We get agitated when having to wait a few seconds for a new web page. We surf through TV channels like a teenager on a sugar high. We have the attention span of 2-year-old child. Collective­ly, we have attention deficit hyperactiv­ity disorder.

Too many school systems foster this hurry up and wait, one-sizefits-all, core curriculum mentality to pump out cookie-cutter kids (and careers) instead of parlaying kids’ individual strengths to earn a living.

For another exercise, Salem asked me to randomly choose a book. I chose one on pharmaceut­icals. He fanned through its pages.

“Say stop at any point,” he told me.

I stopped him at page 153, where I picked the first word on the page: naturopath­y.
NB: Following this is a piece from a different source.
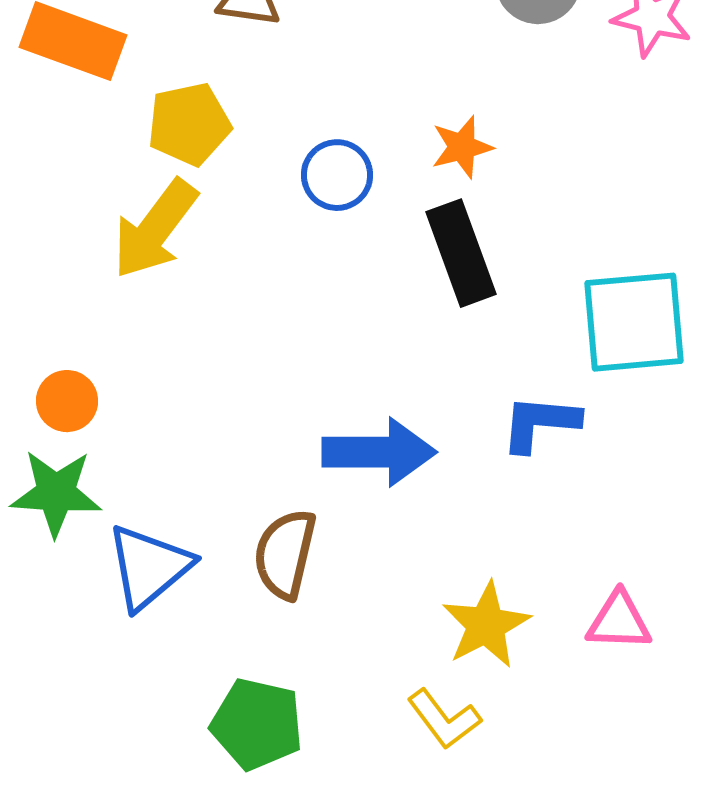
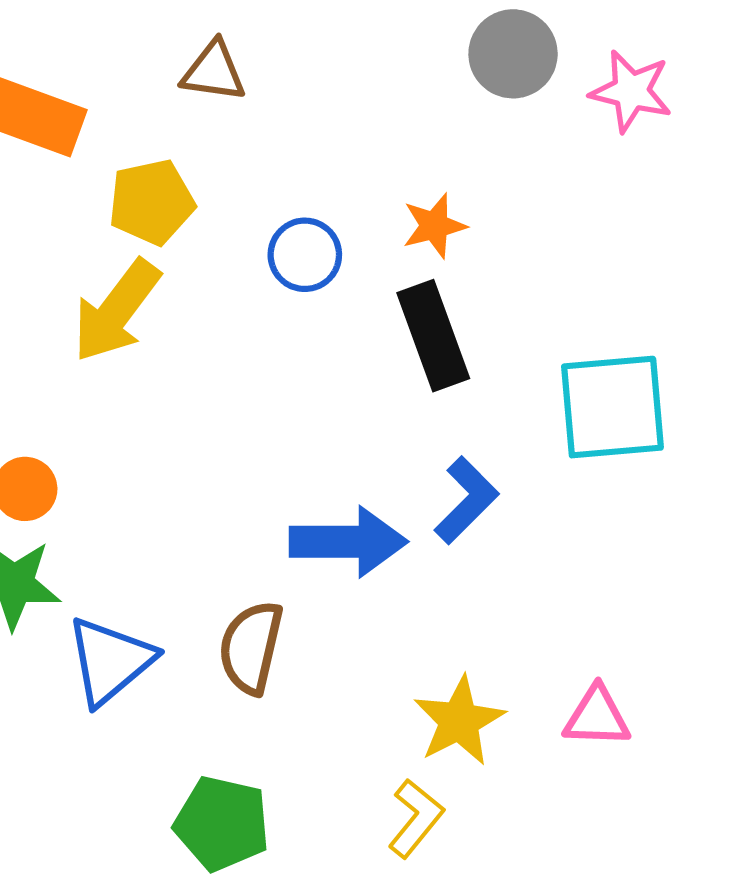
blue L-shape: (540, 423) -> (466, 500), moved, turned 130
yellow L-shape: (444, 719) -> (416, 818), turned -104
He asked me to stare at his forehead while he rattled off the alphabet.

“Don’t say anything, just keep looking at me,” he said. “OK, the first letter of your word is N.” He rattled off more letters. “The next letter is A,” he said. He rattled off more. “The next one is T,” he said. How did he know? He focused on how I reacted to the letters he said aloud. Either I blinked or smiled or twitched each time he said it.

Simply put, he paid attention to the gestalt of my mind and behavior. (Listen to my “Casual Fridays” radio show interview with Salem at lakeshorep­ublicmedia.org.)

“Everything I do can be done by any 10-year-old,” he said, “with 20 years of practice.”

There’s the catch. It takes practice. It takes focus. It takes paying attention to things we normally ignore, are oblivious to, or take for granted. It’s all about flexing our brain’s “muscle memory” and rewiring our increasing­ly lazy minds.

Regardless of your New Year’s resolution, this should be added to it. Start by taking a new route to work, eating dessert before a meal, and taking a shower with your eyes closed, he suggested.

“We have a novelty gene in us, but we’re not using it,” Salem said.

On New Year’s Day, let’s start using it again.